Picked these little fellas up at the weekend and thought I'd share some pics...















Took a few shots of the filicipoda at the same time so thought I'd add them













And some milii because they were close by


----------



## sengir (Feb 29, 2008)

Dang Saz they are some sweet looking Gex. Do u breed and sell those milli's, they are really nice. All of them are butt he milli especially Congrats on ur new aquasitions


----------



## Saz (Feb 29, 2008)

Yes, I do breed the milii. Just one clutch left in the cooker, she bred like a trouper this season as usual but I think has finished for the season now.


----------



## levis04 (Feb 29, 2008)

once again saz nice gexs.
who bred the wyberba?


----------



## Saz (Feb 29, 2008)

Thanks, they are cute little beggers.

Danny Brown bred the wyberba.


----------



## Mrs I (Feb 29, 2008)

They are stunners,

Love seeing the gecko pics,

Mrs I

xxx


----------



## warren63 (Feb 29, 2008)

_Oops double post _


----------



## warren63 (Feb 29, 2008)

_They are fantastic Saz, i really enjoy looking at your geckos. Dont ever be shy to post more pics _


----------



## Rocket (Feb 29, 2008)

Saz, your so evil! Why do you have to do that!?

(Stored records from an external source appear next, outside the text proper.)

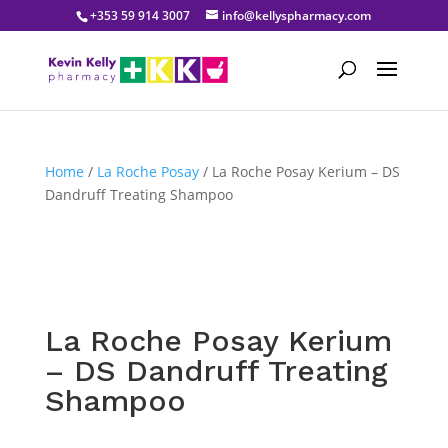
+353 59 914 3007
info@kellyspharmacy.com
Home
/
La Roche Posay
/ La Roche Posay Kerium – DS
Dandruff Treating Shampoo
La Roche Posay Kerium
– DS Dandruff Treating
Shampoo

Nice geckos none the less!


----------



## Brettix (Feb 29, 2008)

Great gecko's saz,your starting to get some interesting species.
Love it.


----------



## hornet (Feb 29, 2008)

first time i have seen filicipoda in captivity, good luck saz


----------



## Saz (Feb 29, 2008)

The filicipoda were bred by Rob Porter. Lovely species


----------



## Rocket (Feb 29, 2008)

Saz,
there you go again, showing off your rare gecko species! Can't wait to get my O.filicipoda! Good to see that one feeding on the woodie!

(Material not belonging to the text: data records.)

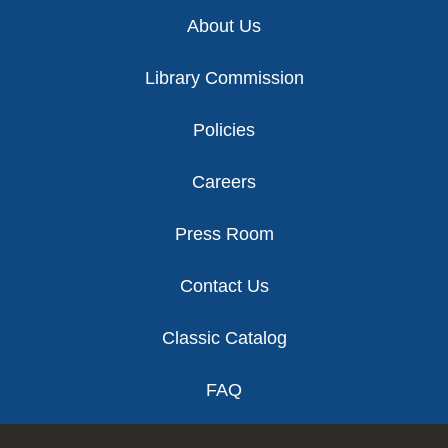
Footer
About Us
Library Commission
Policies
Careers
Press Room
Contact Us
Classic Catalog
FAQ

How many and how much were the S.wyberba? Very nice!


----------



## Saz (Feb 29, 2008)

Lol Rocket, I currently have two, waiting for another two to hatch. They were $350 each.


----------



## Rocket (Feb 29, 2008)

So now all you need is S.cornutus and S.salebrosus?

What species do you have now Saz? list them all........ please


----------



## Jonno from ERD (Feb 29, 2008)

Sarah, I'm going to have to take you up on our previous arrangement very soon


----------



## OzGecko (Feb 29, 2008)

Very nice Saz.

Daniel


----------



## Saz (Feb 29, 2008)

LOL! Indeed Jonno, still have very full weekends at the moment, will definitely have you over before too much longer though.

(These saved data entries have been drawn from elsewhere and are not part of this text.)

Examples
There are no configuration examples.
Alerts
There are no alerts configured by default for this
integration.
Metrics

Rocket, I will stick with wyberba and swaini I think. S.cornutus is very similar to swaini which is why I haven't gotten any, although I may be tempted by S.salebrosus in the future. For now though they will do!

I've sold on lots of gecko species and narrowed it down to my favourites. At the moment I have about fourteen gecko species that I am sticking with.


----------